I am reminded of Herman Hesse, not so much the creator of Steppenwolf, though there is a good deal of Siddharthic postadolescence in Alanis’s diary of song, but the between-two-worlds semiautobiographical painter of Rosshalde, preparing to leave his old life behind to find spiritual nurture in the East. Having transcended not one but two identities— Jagged Little Pill‘s spectacular dream fulfillment made her question her motives for making music— she sets off to find her “silence,” and a reason to create. All of this is decorated by a circularly breathing production that never overwhelms the psychodrama, that in fact celebrates its silence, the space between instruments. The soundscape deftly frames Alanis’s multilayered conversings with skronking guitars and “Blue Jay Way” percussives, strings in which you can feel the movement of the bow and flutes where the drawn breath matters as much as the note. While much is made of Ballard’s Top 40 heritage, this is no Nosferatu at work. If anything, Michael Jackson and Wilson-Phillips have grounded him in stacked, swirling female vocals. Most likely he appreciated the chance to break out of the chocolate factory.
As did our heroine. In SFIJ, she can hardly wait to get under way, bursting the album open midsentence with “Front Row”— its vocals in dialogue, sparring with each other, filtered and flanged.

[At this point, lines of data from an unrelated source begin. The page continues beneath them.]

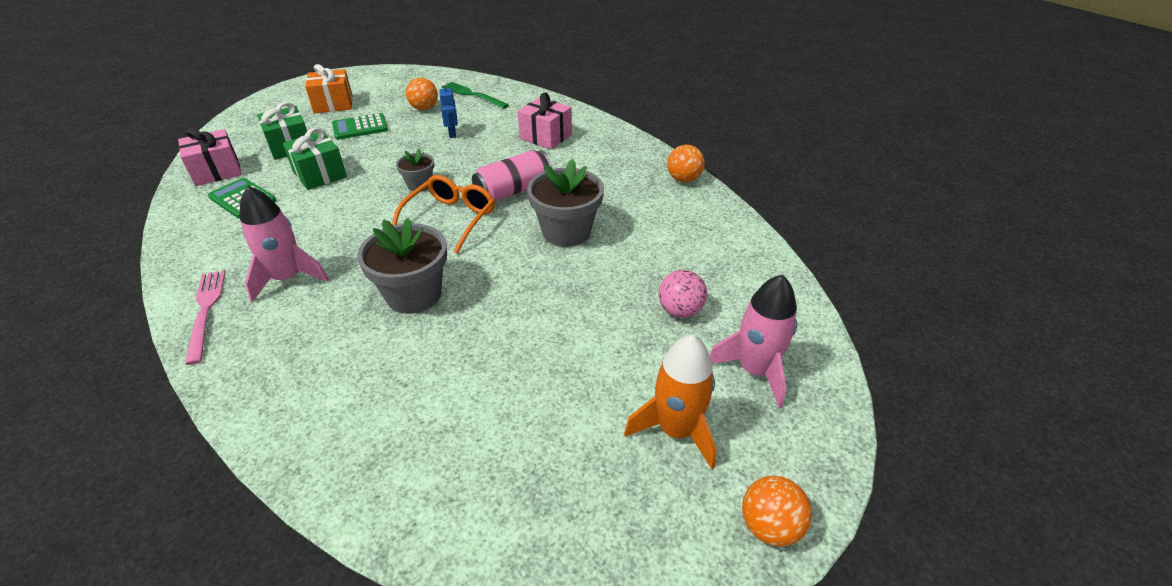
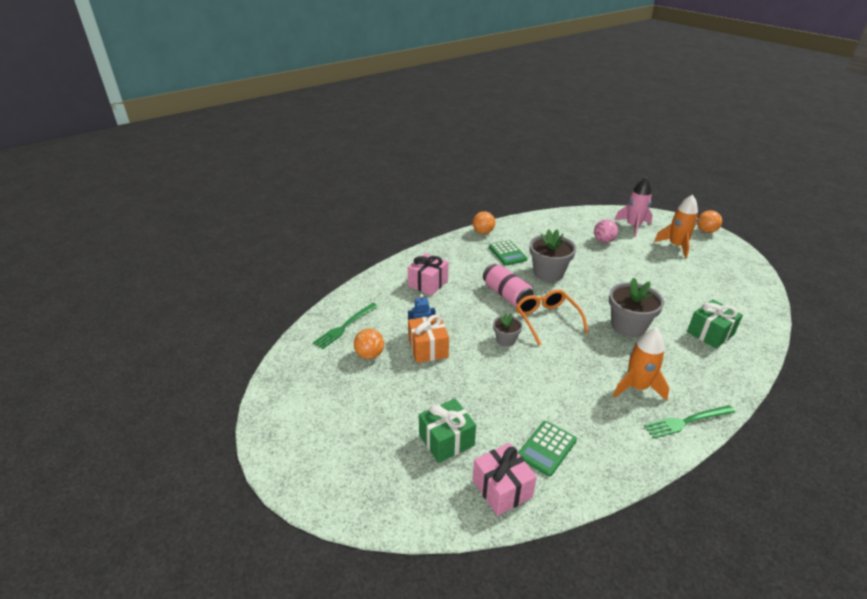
camera: 90 degrees left, 5 degrees down
pink fork [185,270,226,365] -> green fork [644,405,735,438]
pink rocket [240,186,329,302] -> orange rocket [613,328,669,401]
green gift [283,128,347,190] -> green gift moved to [687,299,743,349]
orange gift [305,64,353,113] -> orange gift moved to [408,314,449,363]
green calculator [332,113,388,140] -> green calculator moved to [489,240,527,266]
orange glasses [392,175,495,254] -> orange glasses turned 45 degrees clockwise [516,289,588,346]

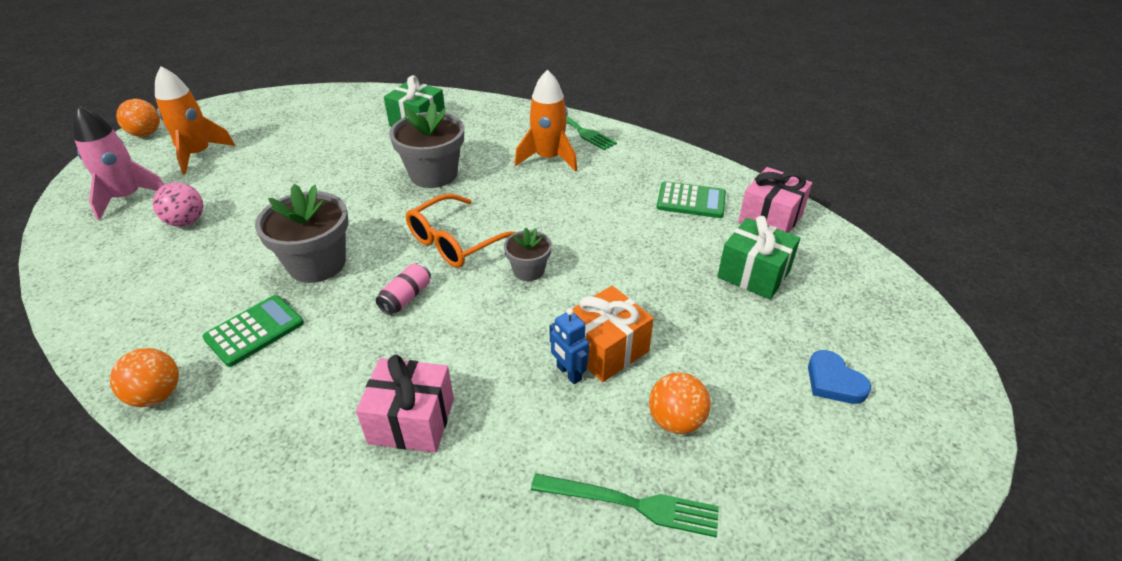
camera: 115 degrees left, 5 degrees up
pink can [483,263,533,306] -> pink can [376,263,431,315], size x0.58
none -> blue heart [808,350,871,404]

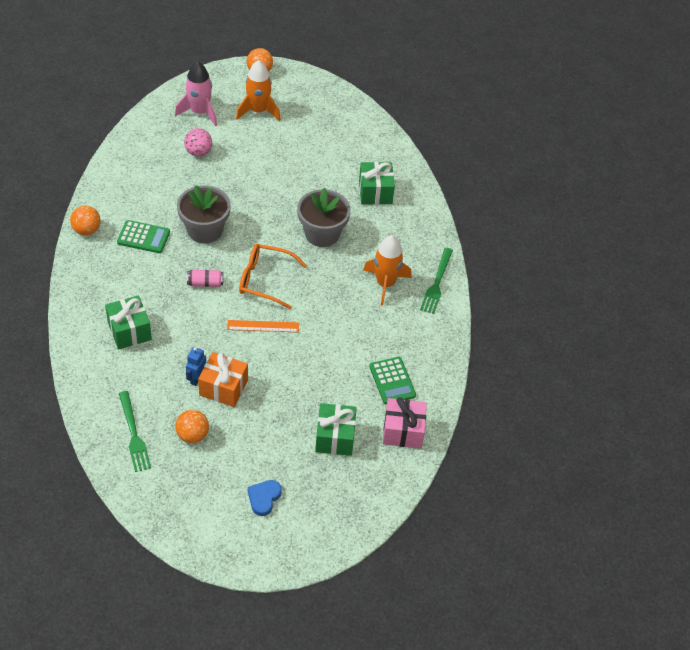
camera: 55 degrees right, 10 degrees up
pink gift [356,355,454,453] -> green gift [105,295,152,349]
grey flower pot [504,228,552,281] -> orange ruler [227,320,299,332]

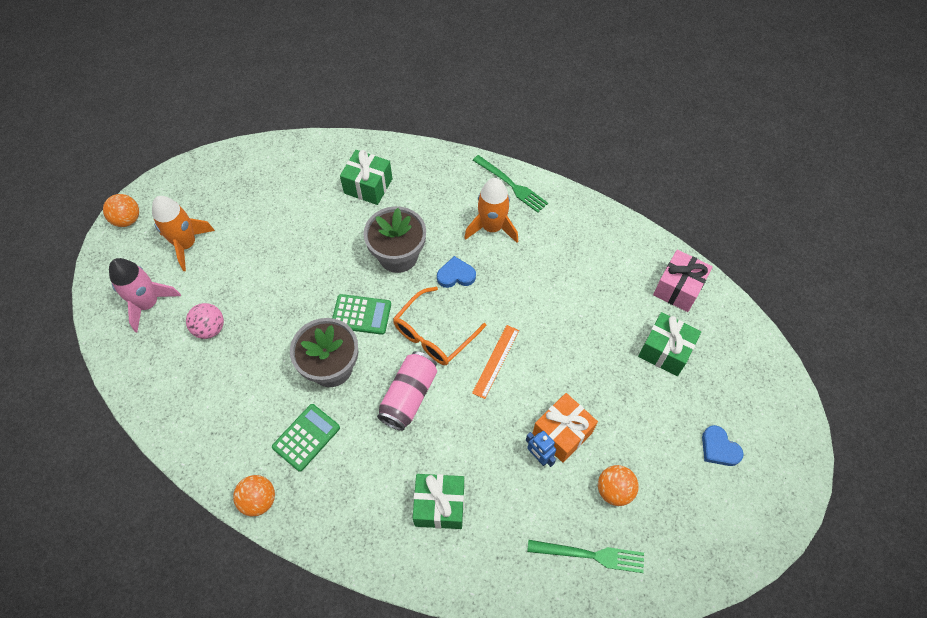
camera: 60 degrees left, 10 degrees up
pink can [187,270,223,287] -> pink can [377,351,437,431], size x1.72
green calculator [369,357,416,404] -> green calculator moved to [332,294,391,335]
none -> blue heart [437,256,476,288]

There’s a paean to her female parent (“Heart of the House”), an ode to inspiration’s frustrating wait (“Would Not Come”), dark character studies (“The Couch”), father figures of speech (“Baba”), vignettes of desire denied (“I Was Hoping”), and her own quest for perfection and need to please (“Your Congratulation”).
At the Hammerstein, on a short prealbum tour, she strode purposefully on stage, long slit silk skirt over pants, hindustani-style, running shoes, no-nonsense, resolutely picking up the mike and hefting it to the Doppler siren starting to gather at the back of her throat. She has the rangy swing of a Rebecca Lobo, the sinewy arms and shoulders of triathlon training. Alanis likes to play ping pong backstage, a game of spin and aim. She uses her voice in the same way, as one might put english on a ball, skipping lithely along the cadences of South Asian and Semitic singing, skewing her syllables so they stretch in unlikely places and semitones.
She performed most of the new album and a few old Jagged Little Pill favorites reconfigured to undercut their anthemic qualities. Though you might expect her to milk the audience for sing-alongs, it’s actually the opposite. Aware of not abusing her superstar power— the topic of “One,” where she admits she’s “gotten candy for my self-interest” and calls herself a “sexy treadmill capitalist”— the showgal in her keeps it humane, down to earth; this is a onetime child actress who knows that if you get too full of yourself, you’re likely to be slimed, as she was frequently on Nickelodeon. There is a thank you after every song. In fact, the album’s first video track is called “Thank U.” Appearing naked amidst the detritus of everyday life— on the subway, standing on the street. Whether she can do that on television or not, Alanis seems sweetly and blithely appreciative, unaware that she’s creating any stir. Unclothed the fashion equivalent of silence? Go diva go.